Under the proposals, local NHS trusts would have a duty to check the language skills of foreign-trained doctors before they can be employed. In addition, the General Medical Council would be given powers to take action against doctors when there were concerns about their ability to speak English. At present, only doctors from outside the European Economic Area are routinely scrutinised for their language skills before being registered by the GMC.
This means that doctors from Canada or Australia are routinely tested for their language skills while those from countries such as Poland and France are not.
It had previously been thought that European Union laws ensuring the freedom of movement of labour prevented language testing. However, the European Commission has recently stated that the language tests would be legal.
Dr Ubani, who admitted he had never heard of the drug he gave to Mr Gray, was struck off by the GMC in June last year but still practises in Germany. His poor English meant he was refused work by the NHS in West Yorkshire but was accepted in Cornwall and Camb-ridgeshire, where he saw Mr Gray.
Since the case, the GMC and other NHS leaders have repeatedly warned that some foreign doctors’ language skills are so poor that patients are being put at risk.
Compulsory language tests for foreign doctors will raise concerns that the NHS could be left short-staffed, such is its reliance on overseas medics. Ministers believe that the majority will reach the necessary standard of English.
Mr Lansley will today deliver a robust defence of the Government’s health policy, saying that money is being diverted from cutting bureaucracy to front-line services.

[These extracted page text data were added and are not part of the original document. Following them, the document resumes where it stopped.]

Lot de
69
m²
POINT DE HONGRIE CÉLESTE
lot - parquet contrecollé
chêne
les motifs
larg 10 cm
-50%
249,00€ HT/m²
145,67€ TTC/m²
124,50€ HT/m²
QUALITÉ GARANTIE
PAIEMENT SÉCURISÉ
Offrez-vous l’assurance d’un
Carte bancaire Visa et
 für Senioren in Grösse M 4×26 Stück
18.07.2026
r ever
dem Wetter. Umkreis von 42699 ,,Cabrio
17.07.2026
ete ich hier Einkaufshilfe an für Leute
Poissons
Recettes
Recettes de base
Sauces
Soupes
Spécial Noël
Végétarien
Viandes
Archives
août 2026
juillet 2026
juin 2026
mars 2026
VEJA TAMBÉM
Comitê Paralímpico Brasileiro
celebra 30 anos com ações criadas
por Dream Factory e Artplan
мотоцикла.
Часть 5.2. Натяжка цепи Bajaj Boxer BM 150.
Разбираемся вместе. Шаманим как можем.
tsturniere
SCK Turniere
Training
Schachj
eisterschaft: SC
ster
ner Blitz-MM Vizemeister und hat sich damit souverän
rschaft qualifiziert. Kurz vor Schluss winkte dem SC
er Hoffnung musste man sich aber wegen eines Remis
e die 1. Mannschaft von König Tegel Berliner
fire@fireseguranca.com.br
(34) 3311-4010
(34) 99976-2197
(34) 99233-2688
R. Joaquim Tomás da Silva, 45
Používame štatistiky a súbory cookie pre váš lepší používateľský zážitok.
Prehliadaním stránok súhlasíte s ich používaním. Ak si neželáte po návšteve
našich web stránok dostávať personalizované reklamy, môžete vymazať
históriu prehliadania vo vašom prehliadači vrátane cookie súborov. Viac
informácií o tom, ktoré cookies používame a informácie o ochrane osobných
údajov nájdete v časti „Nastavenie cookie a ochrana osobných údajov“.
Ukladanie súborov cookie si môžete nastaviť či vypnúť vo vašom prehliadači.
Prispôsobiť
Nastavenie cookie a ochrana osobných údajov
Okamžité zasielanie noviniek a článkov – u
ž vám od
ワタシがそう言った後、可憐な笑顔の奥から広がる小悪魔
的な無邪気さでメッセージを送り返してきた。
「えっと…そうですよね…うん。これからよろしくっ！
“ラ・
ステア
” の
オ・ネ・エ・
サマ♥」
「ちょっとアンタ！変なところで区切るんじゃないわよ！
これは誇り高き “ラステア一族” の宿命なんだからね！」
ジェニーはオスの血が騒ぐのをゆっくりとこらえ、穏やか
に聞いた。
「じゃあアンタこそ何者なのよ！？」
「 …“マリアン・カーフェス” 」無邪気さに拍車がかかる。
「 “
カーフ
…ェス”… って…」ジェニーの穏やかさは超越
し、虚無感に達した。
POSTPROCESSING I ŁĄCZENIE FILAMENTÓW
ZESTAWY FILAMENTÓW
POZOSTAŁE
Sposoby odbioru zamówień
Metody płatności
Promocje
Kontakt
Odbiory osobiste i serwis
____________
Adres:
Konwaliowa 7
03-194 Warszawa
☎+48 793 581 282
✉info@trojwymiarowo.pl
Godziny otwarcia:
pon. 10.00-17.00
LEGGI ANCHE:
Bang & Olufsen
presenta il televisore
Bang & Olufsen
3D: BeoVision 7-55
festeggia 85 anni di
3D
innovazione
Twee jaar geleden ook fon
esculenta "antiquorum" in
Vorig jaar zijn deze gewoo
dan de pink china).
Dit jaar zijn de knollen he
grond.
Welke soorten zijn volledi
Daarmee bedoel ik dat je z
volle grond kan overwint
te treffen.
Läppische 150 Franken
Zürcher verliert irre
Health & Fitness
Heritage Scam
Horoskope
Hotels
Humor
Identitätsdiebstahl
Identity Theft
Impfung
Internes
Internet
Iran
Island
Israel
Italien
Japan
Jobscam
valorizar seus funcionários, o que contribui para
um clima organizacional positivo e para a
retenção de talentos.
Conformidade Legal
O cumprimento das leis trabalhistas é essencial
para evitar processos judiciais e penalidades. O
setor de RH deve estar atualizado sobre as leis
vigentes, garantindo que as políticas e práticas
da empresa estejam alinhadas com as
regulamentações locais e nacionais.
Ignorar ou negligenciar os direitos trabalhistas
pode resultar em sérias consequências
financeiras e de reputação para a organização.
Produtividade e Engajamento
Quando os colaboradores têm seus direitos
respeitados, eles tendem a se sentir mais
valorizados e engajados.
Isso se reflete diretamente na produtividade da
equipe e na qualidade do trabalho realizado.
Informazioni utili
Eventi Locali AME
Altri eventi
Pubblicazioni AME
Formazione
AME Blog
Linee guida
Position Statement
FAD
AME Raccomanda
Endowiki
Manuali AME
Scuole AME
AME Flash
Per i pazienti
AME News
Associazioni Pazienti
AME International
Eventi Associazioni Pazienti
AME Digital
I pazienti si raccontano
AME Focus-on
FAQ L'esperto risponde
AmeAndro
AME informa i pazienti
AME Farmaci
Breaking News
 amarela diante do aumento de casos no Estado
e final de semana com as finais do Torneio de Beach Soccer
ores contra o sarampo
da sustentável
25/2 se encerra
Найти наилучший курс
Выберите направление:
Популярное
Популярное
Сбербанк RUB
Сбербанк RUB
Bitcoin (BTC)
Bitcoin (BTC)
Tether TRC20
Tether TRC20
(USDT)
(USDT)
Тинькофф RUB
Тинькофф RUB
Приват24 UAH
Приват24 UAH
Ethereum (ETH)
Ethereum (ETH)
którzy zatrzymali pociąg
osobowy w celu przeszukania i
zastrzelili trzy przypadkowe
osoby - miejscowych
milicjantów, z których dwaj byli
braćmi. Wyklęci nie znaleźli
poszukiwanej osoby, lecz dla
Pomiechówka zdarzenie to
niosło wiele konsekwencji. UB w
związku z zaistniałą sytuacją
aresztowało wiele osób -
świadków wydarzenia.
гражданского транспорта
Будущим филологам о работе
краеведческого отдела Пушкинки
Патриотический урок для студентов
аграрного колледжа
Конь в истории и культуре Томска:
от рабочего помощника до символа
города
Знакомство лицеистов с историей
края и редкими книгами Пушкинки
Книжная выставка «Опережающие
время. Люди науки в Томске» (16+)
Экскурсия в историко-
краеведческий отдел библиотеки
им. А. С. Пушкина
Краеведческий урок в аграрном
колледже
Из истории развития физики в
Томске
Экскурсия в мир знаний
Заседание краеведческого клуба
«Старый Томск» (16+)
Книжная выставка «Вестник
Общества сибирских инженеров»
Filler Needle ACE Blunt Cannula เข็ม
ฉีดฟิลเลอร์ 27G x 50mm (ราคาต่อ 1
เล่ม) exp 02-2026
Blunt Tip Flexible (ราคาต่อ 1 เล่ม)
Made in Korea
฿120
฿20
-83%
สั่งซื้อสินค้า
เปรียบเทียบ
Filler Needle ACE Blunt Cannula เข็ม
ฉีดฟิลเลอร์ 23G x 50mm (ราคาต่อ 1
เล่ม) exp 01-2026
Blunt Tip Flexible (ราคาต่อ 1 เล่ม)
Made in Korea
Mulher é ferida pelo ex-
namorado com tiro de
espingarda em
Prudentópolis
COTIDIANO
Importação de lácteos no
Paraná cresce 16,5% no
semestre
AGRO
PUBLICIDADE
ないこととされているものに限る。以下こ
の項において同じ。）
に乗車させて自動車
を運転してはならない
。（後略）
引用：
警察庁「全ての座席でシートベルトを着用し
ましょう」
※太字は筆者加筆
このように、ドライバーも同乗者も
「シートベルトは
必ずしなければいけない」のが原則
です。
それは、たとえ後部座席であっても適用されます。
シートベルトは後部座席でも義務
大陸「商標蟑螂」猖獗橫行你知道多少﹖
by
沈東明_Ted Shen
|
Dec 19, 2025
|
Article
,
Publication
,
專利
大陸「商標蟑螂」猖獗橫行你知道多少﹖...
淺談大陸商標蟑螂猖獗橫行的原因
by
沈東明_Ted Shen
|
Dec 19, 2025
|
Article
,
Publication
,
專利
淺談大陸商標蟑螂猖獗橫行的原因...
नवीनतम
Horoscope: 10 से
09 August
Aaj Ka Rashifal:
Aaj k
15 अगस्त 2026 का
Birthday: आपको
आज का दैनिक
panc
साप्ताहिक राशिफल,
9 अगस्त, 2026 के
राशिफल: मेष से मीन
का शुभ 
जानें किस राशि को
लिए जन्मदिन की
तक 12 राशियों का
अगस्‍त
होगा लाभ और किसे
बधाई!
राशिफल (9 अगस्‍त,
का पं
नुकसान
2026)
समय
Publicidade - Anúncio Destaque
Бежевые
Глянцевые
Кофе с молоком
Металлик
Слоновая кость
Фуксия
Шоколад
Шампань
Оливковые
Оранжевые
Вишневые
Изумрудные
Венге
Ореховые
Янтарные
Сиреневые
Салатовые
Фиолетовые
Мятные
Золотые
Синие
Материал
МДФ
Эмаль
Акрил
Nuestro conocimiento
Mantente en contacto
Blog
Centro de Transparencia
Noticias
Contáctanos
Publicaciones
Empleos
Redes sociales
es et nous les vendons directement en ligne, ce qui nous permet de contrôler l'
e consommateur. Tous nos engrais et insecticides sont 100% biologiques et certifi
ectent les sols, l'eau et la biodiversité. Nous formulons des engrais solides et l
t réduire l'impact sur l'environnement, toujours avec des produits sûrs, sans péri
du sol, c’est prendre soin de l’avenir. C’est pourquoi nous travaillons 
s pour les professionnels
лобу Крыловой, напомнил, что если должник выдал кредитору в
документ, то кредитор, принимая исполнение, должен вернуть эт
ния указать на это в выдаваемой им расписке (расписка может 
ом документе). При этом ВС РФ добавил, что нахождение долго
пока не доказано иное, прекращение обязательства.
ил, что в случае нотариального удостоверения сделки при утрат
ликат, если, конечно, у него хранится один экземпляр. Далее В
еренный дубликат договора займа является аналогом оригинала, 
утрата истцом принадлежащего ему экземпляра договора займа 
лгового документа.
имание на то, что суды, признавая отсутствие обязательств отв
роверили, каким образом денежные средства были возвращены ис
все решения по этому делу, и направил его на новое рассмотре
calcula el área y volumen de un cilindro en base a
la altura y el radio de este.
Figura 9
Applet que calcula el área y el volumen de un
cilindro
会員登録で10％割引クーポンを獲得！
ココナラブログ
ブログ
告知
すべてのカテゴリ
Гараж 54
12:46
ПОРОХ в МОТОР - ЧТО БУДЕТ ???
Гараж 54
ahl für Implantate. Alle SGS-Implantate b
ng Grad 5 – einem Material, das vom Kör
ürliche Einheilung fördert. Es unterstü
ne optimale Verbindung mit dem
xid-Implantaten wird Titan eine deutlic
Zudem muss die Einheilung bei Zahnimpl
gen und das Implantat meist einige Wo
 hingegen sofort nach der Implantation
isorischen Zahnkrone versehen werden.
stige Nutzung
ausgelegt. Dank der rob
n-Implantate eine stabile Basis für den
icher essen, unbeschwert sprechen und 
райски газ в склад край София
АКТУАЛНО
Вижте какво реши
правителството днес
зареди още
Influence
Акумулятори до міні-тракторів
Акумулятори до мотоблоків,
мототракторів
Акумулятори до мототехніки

“Unlike Labour, we will make sure that every penny of our investment goes right to the patients who matter, not the huge Labour bureaucracy which we inherited,” he will say. “And all that is why, since the election, we now have 1,500 more doctors and 5,000 fewer managers in the NHS.”
He will also claim that hospital infection rates have fallen and the number of people being treated in mixed-sex wards has fallen by more than 90 per cent over the past eight months.